A Post- or Super-Nationality in the European Union
The Spanish: Shadows of Embarrassment
The height of Spanish civilization was reached during the period of Muslim rule. The regime’s distance from the centers of Muslim power enabled it to show tolerance and allow members of different faiths – Muslims, Jews, and Christians – to participate in the country’s cultural and scientific activities, as well as in its economy. The Spaniards thus attained their Golden Age during the tenth to thirteenth centuries.
However, while Muslim religious tolerance made the Spaniards the intellectual leaders of Europe and the Mediterranean, the opposite occurred under Catholic religious fanaticism, which led to economic ruin, only temporarily relieved by the achievements of imperial conquest. This relief came to an end with the loss of Spain’s colonies – an event which is also associated with religion, or rather with the Spanish self-pride that had developed over the course of Spain’s religious wars, together with Spanish discrimination against the inhabitants of their American colonies that were not born in Spain. In turn, this had caused the American colonies to break away from Spain, resulting in Spain’s decline, to the bottom of the European economic ladder. The situation was exacerbated by Spain’s earlier expulsion of the Jews and Muslims, who had played a leading role in the Spanish economy during Spain’s Golden Age.
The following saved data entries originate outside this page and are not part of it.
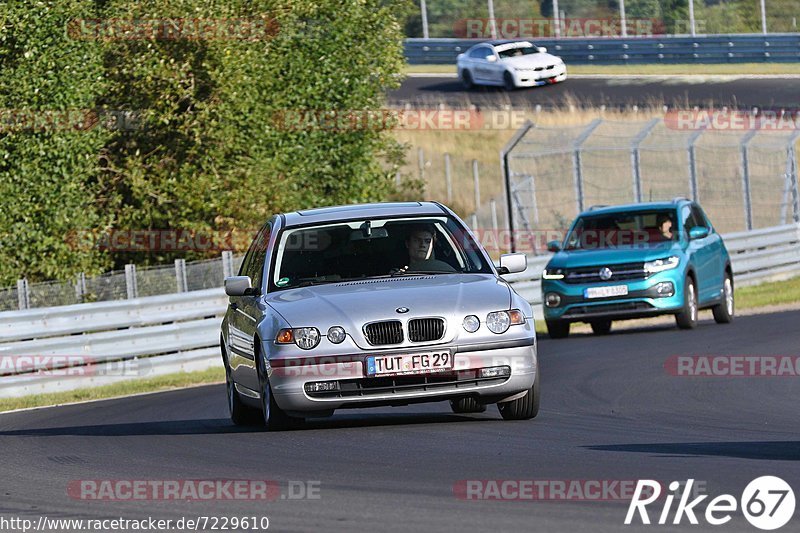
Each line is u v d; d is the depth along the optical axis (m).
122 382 60.62
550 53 165.50
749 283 89.56
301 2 87.75
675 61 158.25
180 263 67.19
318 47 90.12
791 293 82.38
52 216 75.19
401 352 30.45
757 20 176.62
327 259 33.88
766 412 33.31
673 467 24.19
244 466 27.11
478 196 125.06
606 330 69.00
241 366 34.72
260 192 83.31
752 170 124.06
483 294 31.61
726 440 27.86
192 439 32.94
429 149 139.38
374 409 39.56
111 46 81.25
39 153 74.75
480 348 30.75
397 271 33.47
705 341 55.31
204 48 81.50
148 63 79.75
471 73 156.75
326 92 90.56
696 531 18.77
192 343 64.50
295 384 30.61
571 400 38.19
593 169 127.62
By the end of the nineteenth century, Spain had reached its lowest point. After reaching an economic nadir, the Spanish experienced a brutal civil war in the 1930s, which metamorphosed into a cruel dictatorship. For the Spanish, their civil war, like the American Civil War for the Americans and the two World Wars for the Europeans, has ignited a strong national sentiment that helped Spanish society find a common path, economic rehabilitation and the emergence of a national identity. After arriving at that point, the Spanish found that their history united them with the whole European community and, fortunately, in their eyes, they were benefiting from tangible contact with Europe rather than pursuing vain internal disputes. However, since the Spanish national identity was kindled as a consequence of the civil war in the twentieth century, it did not have time to take root before the process of integration into the EU began to affect the Spanish. Today, therefore, this European integration is a stronger force in Spanish life than Spanish nationality.
The Spanish may thus be expected to become a constructive component in the developing European national identity.